At around 5:30am, two laborious hours from breakfast, I turned to face a brightening horizon. The black of space spreading from navy to burnt orange. Context slowly returned to the world so that I found myself high on the couloir not far from the headwall that would force me to hang a left onto the eastern shoulder of the mountain. Checking my data, I saw that I had under 600 vertical feet to climb to the summit. Buoyed by the immense boost to my morale from the natural light infusion, I churned upwards, ten minutes later exiting the couloir high on Mt. Langley’s flank. The world opened up then, with enough light now to see a great distance and free from the confining walls of the couloir. Snowy mountains to the north and south, the lights of Lone Pine glittering nearly 10,000ft below. I switched off my headlamp, then turned to face the final, and steepest part of the climb.
No longer protected from the wind, the snow was much harder up here. And it looked steeeeep. I briefly considered traversing around to the gentler southern slopes, but instead decided to follow the meandering line etched in the snow by some mystery climber. As I ascended using footsteps of my long-gone comrade I couldn’t help thinking that it would be hard to self-arrest a fall if I slipped here. Who knows where I’d end up? Fortunately, the prints were substantial and well spaced. This person must have descended in much softer conditions than these. I hoped that it would be the same for me when I came down. With great care, I crunched forward digging in each point with purpose, zigzagging around a couple protruding rocks, occasionally using the pick of my ice axe for purchase on my uphill side.

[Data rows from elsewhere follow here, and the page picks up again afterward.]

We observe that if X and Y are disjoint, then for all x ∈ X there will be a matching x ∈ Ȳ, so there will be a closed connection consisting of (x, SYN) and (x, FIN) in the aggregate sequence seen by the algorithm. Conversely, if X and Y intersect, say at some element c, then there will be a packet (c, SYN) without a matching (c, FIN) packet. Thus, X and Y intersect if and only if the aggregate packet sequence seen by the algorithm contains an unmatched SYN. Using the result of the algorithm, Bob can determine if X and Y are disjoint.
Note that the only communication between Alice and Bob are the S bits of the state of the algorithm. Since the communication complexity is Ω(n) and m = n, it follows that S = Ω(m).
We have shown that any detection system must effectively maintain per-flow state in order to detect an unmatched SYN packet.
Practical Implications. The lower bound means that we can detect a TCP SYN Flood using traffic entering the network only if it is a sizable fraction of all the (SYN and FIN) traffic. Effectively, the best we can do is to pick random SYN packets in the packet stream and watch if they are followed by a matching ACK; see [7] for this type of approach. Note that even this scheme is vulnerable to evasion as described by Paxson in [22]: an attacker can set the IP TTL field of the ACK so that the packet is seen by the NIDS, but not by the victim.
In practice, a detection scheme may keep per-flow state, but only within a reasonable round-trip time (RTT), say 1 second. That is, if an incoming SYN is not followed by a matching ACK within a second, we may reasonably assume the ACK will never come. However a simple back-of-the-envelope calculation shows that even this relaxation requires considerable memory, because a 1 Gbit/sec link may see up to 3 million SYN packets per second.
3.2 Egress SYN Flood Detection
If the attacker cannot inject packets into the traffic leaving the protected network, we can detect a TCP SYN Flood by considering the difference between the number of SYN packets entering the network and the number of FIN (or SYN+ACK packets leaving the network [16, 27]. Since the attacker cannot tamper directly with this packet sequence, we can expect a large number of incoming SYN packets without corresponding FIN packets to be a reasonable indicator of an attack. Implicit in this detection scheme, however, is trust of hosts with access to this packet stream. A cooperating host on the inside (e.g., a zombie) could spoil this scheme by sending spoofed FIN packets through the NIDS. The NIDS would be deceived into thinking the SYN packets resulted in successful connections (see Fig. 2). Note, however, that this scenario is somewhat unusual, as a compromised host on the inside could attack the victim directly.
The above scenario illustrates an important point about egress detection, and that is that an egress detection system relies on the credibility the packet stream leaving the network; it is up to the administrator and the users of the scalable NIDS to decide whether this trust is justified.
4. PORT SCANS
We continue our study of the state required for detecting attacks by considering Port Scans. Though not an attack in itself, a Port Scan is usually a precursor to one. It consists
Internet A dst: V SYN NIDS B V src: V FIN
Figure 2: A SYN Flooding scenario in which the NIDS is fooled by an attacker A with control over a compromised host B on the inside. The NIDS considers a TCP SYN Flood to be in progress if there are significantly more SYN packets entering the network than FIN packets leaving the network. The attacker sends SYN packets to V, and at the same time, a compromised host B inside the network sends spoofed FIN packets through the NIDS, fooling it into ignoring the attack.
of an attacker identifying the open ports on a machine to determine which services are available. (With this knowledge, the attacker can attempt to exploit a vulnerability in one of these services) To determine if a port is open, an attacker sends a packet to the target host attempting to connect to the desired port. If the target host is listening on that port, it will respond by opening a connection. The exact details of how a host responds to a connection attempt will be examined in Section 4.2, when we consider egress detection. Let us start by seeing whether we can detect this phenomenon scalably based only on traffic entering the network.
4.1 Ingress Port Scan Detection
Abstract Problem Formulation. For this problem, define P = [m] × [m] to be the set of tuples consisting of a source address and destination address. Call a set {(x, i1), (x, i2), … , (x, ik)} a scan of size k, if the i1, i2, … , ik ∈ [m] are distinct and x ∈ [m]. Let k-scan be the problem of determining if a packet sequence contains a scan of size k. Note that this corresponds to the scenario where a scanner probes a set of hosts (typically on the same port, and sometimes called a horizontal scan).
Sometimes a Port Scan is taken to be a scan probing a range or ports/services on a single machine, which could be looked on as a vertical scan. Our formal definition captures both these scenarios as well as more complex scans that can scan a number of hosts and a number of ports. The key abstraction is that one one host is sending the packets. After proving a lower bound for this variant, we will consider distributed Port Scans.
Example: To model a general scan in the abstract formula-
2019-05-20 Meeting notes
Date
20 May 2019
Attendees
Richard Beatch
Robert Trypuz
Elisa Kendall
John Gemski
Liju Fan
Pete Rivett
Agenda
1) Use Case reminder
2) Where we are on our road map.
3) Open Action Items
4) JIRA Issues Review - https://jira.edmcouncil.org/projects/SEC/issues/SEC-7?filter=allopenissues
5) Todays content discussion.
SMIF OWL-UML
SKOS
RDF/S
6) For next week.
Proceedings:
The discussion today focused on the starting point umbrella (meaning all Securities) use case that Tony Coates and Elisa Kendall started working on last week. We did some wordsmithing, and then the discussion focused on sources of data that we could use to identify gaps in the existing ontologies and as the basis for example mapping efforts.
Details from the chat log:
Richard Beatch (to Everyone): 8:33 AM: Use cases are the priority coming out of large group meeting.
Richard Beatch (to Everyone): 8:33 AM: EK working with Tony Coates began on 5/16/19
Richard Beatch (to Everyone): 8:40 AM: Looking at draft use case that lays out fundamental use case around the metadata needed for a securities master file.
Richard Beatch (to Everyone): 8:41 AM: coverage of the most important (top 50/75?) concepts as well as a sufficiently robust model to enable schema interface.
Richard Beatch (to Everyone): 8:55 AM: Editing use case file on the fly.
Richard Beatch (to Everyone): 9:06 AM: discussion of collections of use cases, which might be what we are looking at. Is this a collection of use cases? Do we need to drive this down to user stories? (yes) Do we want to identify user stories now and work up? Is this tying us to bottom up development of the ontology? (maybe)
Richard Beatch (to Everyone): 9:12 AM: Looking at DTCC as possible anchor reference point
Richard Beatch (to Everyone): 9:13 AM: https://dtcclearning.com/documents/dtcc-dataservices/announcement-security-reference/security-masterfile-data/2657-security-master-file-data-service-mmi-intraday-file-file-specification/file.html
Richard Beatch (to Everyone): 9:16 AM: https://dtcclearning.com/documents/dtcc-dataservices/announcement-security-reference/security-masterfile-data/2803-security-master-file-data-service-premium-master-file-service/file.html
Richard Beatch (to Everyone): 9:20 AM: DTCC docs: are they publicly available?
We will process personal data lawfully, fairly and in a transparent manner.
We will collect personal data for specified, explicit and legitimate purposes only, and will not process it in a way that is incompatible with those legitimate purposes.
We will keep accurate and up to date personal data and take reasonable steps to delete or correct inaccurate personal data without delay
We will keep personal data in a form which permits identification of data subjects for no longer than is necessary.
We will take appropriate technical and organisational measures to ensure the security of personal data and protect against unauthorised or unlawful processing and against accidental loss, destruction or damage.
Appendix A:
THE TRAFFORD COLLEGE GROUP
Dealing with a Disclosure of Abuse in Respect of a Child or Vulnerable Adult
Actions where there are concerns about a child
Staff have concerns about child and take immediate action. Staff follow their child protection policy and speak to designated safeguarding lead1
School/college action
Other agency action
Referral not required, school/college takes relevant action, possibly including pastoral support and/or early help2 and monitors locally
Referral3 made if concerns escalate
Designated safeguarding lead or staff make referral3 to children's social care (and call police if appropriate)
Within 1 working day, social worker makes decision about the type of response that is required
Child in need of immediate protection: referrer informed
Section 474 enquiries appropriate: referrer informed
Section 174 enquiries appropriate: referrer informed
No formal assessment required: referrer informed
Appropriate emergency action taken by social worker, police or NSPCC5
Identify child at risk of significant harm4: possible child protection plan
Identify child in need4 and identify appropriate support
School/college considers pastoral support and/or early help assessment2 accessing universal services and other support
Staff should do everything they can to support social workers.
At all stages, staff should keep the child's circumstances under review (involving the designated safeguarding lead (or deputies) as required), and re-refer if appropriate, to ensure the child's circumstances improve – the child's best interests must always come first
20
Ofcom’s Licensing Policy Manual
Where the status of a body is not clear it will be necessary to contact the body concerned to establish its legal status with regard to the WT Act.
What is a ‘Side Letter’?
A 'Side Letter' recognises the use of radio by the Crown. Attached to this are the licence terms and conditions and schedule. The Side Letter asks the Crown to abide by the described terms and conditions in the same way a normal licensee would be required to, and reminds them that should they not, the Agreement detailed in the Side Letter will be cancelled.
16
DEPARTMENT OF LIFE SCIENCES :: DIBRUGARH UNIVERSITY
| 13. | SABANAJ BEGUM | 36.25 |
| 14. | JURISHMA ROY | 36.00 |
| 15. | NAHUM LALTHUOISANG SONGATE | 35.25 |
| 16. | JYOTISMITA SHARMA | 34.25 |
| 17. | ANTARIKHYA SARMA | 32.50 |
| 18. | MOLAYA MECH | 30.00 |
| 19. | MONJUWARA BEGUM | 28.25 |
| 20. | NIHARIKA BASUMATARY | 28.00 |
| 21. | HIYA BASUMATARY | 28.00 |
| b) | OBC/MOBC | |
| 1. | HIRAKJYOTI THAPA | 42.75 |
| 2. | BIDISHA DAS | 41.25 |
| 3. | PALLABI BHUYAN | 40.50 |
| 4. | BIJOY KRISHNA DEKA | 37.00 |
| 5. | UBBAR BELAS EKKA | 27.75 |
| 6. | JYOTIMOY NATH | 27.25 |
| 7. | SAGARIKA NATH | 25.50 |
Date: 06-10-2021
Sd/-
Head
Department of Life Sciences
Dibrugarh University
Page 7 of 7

Fifteen minutes of dedicated concentration and 300ft later, the slope turned gentle as I arrived on the vast summit plateau of Mt. Langley. A five-minute stumble put me on the cold summit. 6:01am.
My timing was perfect. The intensifying glow coming from the east was now splashing color across the broken landscape at my feet. A sea of peaks, shaded a dull orange, roiling towards the purple horizon. I had just enough time to drop my pack, throw on all of my layers, and jam a frozen Clif Bar into my pocket before a tiny Sun exploded in slow detonation from behind the Inyo Mountains, drastically cranking up the visual intensity and contrast. To say that this was the best sunrise ever seen by anyone, anywhere would be an understatement. I’m sorry, that’s the truth. Standing in awe as the colorwheel rolled along, I was reminded (as I am again and again) why the lonely hours of sweating under heavy loads, gasping in thin air, shoving feet into crusty socks, and pushing back fear is more than worth it. Heck, even just getting to eat as much peanut butter as I want makes it worth it. The views are bonus! But this really was next level.
The immense vertical eastern faces of the highest and proudest summits of the Sierra raged with alpenglow above the shadowed Owens Valley. The Range of Light living up to its name. I snapped a few pics before settling in and sitting down near the edge of a flat rock perched above Langley’s shear north face to watch the show. The moderate wind had sapped most of my warmth in a matter of minutes so I tried to keep low and soak up the sun. As if the setting alone wasn’t enough reason for me to stay for a while, I was hoping to give the sun enough time to soften the snow on the upper slope to aid my descent. Keeping my head on a constant swivel, I tried to forget the cold and my nervousness about getting down by taking in the incredible scene. The immensity of the landscape and my tiny place in it, alone on a frozen summit, simultaneously thrilled, calmed, and scared me. The small town of Lone Pine both too close and too far at the same time.
I gnawed on my frozen bar and other crunchables, peered over the edge to find my camp, took more pictures, took a piss, and flipped through the summit register. After an hour and a half, the world was a warmer, brighter place, but I was a colder, hungrier human. 7:30am, time to get moving. The thermometer on my shoulder strap showed that it was around 6°F out of the wind. This was corroborated by the numbness of my toes. I had waited as long as I could. The snow would be what it would be and I would get to the bottom one way or another.